What you will do: Every line below that holds the word "lines" counts once; please tally them and give only the total.

[Dataset entries]
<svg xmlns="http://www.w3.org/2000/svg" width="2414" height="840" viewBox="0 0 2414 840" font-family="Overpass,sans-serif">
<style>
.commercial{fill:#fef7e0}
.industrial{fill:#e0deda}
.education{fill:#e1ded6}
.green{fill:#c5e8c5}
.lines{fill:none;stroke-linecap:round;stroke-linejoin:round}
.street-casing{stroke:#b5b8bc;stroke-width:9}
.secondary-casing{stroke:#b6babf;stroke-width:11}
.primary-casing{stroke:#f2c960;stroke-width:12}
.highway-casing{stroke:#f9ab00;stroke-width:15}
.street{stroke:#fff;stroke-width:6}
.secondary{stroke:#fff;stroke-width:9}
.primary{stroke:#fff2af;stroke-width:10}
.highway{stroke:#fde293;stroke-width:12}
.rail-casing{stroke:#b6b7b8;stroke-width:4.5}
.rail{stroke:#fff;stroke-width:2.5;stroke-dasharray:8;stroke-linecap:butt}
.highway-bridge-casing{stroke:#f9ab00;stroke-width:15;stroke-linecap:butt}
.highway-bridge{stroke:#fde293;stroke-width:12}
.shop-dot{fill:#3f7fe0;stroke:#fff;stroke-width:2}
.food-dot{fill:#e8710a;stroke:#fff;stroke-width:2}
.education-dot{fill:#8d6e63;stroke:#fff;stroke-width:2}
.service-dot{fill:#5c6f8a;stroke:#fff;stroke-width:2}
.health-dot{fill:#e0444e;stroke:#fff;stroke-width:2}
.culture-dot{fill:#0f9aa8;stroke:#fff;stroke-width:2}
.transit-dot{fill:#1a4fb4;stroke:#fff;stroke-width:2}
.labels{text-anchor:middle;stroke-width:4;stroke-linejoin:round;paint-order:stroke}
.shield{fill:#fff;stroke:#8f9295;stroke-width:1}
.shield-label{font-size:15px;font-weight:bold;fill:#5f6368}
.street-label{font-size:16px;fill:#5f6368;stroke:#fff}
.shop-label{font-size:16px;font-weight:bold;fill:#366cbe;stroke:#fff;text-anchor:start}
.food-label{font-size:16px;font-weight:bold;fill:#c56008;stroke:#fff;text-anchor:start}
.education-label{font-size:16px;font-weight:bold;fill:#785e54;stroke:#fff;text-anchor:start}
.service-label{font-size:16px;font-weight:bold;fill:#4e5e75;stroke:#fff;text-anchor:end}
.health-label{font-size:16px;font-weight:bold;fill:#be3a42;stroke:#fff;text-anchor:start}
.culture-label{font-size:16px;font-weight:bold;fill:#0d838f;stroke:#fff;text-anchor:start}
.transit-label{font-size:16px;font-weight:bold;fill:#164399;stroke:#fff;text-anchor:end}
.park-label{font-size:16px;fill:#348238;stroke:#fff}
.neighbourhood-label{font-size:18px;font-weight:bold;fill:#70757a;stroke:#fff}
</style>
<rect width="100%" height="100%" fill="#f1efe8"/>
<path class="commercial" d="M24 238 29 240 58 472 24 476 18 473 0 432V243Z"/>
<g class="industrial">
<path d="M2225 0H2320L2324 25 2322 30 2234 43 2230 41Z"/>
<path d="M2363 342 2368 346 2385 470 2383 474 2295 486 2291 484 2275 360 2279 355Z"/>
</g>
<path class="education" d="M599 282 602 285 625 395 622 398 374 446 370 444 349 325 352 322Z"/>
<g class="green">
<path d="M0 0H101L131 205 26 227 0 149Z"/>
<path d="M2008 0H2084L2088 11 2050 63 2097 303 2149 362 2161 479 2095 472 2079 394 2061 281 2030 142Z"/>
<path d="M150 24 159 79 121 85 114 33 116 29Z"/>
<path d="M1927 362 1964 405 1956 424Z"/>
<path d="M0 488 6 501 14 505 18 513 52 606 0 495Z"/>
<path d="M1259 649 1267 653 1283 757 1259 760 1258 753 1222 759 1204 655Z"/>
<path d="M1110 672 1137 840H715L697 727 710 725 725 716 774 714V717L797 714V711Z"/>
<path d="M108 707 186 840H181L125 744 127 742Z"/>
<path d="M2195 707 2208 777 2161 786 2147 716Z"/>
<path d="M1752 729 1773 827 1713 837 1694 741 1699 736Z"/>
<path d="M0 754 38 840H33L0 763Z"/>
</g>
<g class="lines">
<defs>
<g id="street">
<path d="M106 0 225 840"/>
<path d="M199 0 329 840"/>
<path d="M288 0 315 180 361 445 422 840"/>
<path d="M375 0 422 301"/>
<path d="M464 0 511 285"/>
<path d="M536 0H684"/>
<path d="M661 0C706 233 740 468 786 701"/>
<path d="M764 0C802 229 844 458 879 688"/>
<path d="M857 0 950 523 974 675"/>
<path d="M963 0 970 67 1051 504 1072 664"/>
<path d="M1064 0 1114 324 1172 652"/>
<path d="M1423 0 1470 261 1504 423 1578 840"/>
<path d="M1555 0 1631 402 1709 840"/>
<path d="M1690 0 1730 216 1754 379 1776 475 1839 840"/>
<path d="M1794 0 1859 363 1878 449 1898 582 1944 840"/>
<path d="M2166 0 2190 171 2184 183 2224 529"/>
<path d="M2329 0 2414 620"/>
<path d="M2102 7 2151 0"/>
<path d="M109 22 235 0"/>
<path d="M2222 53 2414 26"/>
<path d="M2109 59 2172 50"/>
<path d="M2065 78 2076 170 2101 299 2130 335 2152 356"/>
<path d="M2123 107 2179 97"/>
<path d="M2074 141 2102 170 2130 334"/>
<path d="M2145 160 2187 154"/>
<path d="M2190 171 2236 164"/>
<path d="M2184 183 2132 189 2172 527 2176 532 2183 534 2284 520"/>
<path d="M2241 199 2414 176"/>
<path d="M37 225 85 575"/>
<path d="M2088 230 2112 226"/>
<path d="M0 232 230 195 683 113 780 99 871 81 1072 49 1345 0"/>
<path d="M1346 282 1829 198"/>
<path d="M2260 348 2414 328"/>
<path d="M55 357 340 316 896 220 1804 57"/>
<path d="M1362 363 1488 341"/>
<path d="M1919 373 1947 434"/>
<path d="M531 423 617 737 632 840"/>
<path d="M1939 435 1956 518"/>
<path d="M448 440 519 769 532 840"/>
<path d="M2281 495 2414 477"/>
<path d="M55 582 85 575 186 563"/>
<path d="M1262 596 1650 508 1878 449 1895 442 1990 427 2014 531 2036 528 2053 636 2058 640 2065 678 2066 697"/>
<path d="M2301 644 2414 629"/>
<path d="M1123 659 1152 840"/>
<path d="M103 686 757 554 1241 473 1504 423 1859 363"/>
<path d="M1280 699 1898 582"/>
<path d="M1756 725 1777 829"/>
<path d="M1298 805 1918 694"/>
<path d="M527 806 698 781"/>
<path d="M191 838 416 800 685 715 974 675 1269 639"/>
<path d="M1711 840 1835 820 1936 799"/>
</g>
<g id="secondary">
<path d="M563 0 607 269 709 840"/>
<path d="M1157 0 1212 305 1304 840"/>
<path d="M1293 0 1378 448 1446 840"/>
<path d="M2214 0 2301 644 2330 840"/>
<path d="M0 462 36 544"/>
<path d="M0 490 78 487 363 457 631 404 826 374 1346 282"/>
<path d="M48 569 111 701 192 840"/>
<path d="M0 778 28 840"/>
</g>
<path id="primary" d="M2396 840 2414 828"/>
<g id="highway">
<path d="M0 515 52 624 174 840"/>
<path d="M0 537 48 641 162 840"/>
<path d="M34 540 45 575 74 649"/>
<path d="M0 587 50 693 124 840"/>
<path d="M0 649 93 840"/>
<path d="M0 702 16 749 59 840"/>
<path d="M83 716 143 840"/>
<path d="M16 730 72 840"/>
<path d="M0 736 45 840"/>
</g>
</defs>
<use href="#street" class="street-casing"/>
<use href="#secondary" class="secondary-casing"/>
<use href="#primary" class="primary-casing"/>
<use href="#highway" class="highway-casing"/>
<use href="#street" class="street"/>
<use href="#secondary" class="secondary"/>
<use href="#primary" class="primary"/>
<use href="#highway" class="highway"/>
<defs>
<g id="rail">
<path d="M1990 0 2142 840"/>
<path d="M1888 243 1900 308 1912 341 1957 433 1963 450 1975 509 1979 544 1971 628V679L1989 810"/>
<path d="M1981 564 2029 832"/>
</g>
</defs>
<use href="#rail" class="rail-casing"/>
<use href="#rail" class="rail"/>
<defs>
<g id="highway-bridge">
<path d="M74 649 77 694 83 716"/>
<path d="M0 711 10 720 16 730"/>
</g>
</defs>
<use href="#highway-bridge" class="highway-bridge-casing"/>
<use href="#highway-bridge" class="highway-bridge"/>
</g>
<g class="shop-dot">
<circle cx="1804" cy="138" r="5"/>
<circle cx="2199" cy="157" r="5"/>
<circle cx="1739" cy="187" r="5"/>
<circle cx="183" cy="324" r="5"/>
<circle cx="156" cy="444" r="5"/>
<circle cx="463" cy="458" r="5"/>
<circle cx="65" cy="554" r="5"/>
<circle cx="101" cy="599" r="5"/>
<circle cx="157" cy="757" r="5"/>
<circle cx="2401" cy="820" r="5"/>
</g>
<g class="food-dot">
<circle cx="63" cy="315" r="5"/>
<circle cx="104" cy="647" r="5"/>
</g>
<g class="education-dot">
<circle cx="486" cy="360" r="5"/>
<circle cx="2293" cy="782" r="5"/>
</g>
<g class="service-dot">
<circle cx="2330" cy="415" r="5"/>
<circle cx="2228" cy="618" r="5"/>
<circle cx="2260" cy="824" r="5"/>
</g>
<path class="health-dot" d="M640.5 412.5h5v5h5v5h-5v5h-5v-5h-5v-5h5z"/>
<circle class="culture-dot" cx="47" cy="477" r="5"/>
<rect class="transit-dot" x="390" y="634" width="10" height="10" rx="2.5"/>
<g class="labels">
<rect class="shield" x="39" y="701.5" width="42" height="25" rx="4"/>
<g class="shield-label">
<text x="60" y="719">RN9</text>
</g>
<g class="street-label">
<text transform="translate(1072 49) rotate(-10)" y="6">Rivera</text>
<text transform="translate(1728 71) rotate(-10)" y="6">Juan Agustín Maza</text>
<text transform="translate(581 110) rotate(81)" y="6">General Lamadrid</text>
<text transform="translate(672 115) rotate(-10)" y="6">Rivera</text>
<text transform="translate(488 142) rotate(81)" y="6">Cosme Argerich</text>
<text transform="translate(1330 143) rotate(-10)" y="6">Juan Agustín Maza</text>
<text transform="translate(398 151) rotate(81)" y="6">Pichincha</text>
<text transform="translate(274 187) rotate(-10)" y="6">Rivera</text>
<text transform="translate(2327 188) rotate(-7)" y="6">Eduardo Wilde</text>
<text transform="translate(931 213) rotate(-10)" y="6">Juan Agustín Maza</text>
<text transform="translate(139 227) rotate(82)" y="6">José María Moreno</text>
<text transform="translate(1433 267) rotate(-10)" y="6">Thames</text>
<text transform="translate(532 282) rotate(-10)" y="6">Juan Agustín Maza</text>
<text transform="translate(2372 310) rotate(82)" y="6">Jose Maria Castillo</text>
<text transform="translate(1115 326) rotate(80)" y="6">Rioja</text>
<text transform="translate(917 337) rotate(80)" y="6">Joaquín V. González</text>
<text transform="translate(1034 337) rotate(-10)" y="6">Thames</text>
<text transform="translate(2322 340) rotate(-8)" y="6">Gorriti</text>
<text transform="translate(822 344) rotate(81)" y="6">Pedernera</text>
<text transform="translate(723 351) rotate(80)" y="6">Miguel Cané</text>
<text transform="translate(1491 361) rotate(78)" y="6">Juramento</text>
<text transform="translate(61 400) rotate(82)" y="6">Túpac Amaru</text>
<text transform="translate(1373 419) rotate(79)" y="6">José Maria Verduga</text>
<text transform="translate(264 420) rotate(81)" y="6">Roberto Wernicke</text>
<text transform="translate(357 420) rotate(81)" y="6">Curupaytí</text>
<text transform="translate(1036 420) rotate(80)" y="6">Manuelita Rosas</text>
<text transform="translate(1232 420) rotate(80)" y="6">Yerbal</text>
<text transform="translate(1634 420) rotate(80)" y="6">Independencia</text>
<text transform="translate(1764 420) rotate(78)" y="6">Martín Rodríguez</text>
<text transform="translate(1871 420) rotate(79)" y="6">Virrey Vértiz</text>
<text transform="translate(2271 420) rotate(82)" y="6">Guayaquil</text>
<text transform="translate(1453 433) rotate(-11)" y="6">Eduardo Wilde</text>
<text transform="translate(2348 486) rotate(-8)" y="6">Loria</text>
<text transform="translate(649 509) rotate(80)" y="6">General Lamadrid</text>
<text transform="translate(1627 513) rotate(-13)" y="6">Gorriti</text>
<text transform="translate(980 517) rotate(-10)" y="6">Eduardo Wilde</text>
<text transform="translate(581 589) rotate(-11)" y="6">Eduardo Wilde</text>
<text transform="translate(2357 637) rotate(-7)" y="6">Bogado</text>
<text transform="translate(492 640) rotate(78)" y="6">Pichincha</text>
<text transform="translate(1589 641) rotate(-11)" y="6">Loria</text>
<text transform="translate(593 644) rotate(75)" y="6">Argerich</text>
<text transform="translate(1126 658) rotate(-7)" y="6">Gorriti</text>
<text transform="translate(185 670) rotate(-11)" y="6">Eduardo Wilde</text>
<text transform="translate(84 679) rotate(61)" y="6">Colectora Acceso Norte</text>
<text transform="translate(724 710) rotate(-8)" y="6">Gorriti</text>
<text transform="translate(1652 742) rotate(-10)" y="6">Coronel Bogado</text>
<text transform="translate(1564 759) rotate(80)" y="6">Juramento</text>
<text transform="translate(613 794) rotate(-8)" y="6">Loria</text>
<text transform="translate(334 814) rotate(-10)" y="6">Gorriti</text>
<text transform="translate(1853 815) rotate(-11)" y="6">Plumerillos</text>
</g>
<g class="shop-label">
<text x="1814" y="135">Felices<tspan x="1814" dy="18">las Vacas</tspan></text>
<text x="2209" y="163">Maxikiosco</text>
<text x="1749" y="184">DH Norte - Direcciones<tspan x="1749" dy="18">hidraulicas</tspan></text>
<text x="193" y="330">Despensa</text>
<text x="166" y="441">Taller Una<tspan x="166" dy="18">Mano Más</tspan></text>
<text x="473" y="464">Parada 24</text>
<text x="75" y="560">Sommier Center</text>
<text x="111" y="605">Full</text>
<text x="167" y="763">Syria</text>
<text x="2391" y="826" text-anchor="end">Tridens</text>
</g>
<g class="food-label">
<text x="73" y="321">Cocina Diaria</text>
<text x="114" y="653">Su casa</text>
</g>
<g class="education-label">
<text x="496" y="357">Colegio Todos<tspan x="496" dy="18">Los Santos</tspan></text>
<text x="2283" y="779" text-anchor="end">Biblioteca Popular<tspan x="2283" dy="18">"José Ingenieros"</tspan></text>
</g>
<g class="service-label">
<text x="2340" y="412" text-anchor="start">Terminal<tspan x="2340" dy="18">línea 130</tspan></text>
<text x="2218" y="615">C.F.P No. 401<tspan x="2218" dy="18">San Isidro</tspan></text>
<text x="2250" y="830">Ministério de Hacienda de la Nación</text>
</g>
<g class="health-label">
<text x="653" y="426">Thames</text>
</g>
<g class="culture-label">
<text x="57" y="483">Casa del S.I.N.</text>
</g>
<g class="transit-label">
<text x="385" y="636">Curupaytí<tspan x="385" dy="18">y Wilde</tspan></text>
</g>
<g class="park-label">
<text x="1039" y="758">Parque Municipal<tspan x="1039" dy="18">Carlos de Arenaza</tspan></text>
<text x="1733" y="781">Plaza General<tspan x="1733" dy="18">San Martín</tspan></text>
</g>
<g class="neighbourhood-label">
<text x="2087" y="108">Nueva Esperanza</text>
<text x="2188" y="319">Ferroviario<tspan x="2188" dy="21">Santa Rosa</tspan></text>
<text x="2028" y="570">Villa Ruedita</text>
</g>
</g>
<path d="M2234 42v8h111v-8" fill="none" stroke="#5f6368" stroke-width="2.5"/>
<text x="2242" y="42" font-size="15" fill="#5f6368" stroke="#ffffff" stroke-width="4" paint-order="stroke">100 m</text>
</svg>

The completed task: 2